ABSTRACT/PROJECT SUMMARY
The non-coding (nc) transcriptome remains an under-explored landscape for functional genomics. Recently,
~2,000 long non-coding (lnc)RNAs were identified by the Steitz lab upon exposure of human cells to stress, such
as heat, high salt and oxidative stress, while others have confirmed their induction in viral infection, cancer and
aging. Called DoGs for “Downstream of Gene” transcripts, these lncRNAs result when RNA polymerase II fails
to cleave nascent RNA 3' ends at the annotated site for a subset of protein-coding genes that we term “parent
genes”. Instead, transcription continues from 5 to 45 kbps further downstream, and DoGs are retained in the
nucleus. DoG RNAs are expressed on the timescale of minutes upon stress, suggesting they are among the “first-
responders” to help cells survive. Total DoGs account for 15%–30% of all intergenic transcripts, yet they are not
even annotated in the human genome. Taken together, these features define an urgent need to determine the
sequence and function of DoG RNAs, which are central goals of this proposal. In Aim 1, we propose to sequence
individual DoGs from their 5' to 3' ends, using emerging long read sequencing methodology established for
polyA+ and polyA- RNA in the Neugebauer lab. We will exploit physiological stresses to induce DoGs by orders
of magnitude and optimize library preparation on several platforms to achieve the appropriate sequencing
length and depth for all of the parameters we aim to quantify. The data will reveal the actual lengths, 5' and 3'
ends and the extent to which DoG RNAs are spliced, modified and polyadenylated. Importantly, we will test
our working hypotheses based on preliminary results that splicing and histone post-translational modifications
play mechanistic roles in DoG biogenesis. These findings will give us the first concrete clues regarding the
cellular machineries impinged upon by stress pathways. In Aim 2, we propose concurrent functional analyses of
DoGs that exploit our recent preliminary finding that DoG production by the mouse interferon-ß gene enhances
subsequent expression of interferon-ß upon exposure to polyIC (mimic of viral infection).

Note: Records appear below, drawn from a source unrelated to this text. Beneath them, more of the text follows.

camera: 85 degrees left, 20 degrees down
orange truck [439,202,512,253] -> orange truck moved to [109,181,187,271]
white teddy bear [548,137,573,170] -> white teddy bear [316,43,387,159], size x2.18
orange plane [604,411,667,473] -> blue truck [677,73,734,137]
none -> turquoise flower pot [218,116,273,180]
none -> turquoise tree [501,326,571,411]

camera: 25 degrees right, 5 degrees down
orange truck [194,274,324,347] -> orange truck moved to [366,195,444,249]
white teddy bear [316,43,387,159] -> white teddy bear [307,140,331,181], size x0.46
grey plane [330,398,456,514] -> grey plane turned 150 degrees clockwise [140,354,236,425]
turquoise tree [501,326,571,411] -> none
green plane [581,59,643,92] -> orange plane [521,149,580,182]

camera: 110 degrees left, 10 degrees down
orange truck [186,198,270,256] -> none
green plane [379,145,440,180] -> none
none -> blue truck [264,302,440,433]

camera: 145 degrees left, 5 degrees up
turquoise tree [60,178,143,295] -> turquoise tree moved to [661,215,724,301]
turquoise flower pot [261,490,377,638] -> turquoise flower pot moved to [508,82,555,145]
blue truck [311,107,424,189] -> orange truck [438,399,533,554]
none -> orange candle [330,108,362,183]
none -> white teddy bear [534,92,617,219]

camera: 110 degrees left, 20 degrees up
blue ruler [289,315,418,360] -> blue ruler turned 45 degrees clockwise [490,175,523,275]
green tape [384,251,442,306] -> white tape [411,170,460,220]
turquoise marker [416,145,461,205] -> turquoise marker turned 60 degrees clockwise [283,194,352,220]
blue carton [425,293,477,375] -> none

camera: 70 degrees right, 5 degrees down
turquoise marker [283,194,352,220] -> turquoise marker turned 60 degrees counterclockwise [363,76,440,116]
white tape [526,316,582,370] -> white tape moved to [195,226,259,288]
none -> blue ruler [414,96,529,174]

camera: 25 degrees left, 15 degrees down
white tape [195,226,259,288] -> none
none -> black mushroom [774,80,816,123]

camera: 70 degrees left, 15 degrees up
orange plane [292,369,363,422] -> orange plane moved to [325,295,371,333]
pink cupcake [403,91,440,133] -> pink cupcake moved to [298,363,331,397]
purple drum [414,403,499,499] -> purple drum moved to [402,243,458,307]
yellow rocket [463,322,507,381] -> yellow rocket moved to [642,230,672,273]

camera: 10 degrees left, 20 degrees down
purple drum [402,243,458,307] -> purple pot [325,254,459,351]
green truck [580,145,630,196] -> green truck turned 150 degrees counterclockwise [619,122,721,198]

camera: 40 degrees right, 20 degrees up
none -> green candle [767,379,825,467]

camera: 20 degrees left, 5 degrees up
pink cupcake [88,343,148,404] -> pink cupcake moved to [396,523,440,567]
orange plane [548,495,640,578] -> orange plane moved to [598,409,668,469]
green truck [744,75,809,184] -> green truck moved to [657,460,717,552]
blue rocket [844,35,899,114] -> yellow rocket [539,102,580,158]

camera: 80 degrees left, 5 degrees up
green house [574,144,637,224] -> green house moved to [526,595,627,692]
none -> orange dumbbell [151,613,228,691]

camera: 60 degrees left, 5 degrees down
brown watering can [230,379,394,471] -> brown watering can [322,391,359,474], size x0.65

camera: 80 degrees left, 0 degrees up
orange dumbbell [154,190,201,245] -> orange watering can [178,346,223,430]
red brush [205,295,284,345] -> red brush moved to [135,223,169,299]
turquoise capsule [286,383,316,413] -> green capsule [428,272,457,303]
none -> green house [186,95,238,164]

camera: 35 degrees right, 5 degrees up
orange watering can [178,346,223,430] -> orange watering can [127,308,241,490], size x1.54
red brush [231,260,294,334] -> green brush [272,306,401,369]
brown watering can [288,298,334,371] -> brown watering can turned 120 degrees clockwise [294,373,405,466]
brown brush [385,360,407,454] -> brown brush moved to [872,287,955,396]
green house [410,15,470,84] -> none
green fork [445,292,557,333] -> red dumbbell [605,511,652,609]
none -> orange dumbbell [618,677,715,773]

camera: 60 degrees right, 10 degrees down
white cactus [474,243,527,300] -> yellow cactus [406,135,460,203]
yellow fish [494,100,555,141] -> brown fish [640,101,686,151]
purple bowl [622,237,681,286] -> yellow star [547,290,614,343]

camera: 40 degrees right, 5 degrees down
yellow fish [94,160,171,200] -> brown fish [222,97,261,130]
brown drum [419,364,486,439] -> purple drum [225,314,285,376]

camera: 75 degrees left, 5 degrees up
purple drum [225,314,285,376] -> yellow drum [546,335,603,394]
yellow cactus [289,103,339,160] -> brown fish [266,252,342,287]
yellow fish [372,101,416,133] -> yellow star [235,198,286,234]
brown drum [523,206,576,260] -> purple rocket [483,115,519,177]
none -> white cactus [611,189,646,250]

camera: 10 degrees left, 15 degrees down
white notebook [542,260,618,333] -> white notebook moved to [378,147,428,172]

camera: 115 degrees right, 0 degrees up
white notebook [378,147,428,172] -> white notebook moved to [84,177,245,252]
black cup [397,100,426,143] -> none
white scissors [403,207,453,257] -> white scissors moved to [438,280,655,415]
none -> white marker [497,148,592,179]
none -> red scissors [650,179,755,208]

Therefore, we will
ask whether other DoGs likewise prime expression of their parent genes upon exposure to a second stress. We
will pursue other preliminary results suggesting that DoG parent genes are associated with transcriptional
repression and that DoG production has the potential to up- or down-regulate the parent gene. We will probe
the mechanism of action of DoGs through analyses of transcription elongation and the chromatin landscape in
DoG gene regions with new and published ChIP data. Finally, determination of DoG half-lives before, during
and after stress will allow us to explore the conceptually novel possibility that DoGs are repositories for
unprocessed pre-mRNAs that are later matured to become active mRNAs during recovery from stress. The
achievement of these aims will illuminate the sequences and function(s) of an entirely new class of ncRNA, as
well as the gene regions and chromatin environments where transcriptional activity is regulated by cellular
stresses. Moreover, entirely novel lncRNA-mediated pathways of gene regulation are likely to be identified.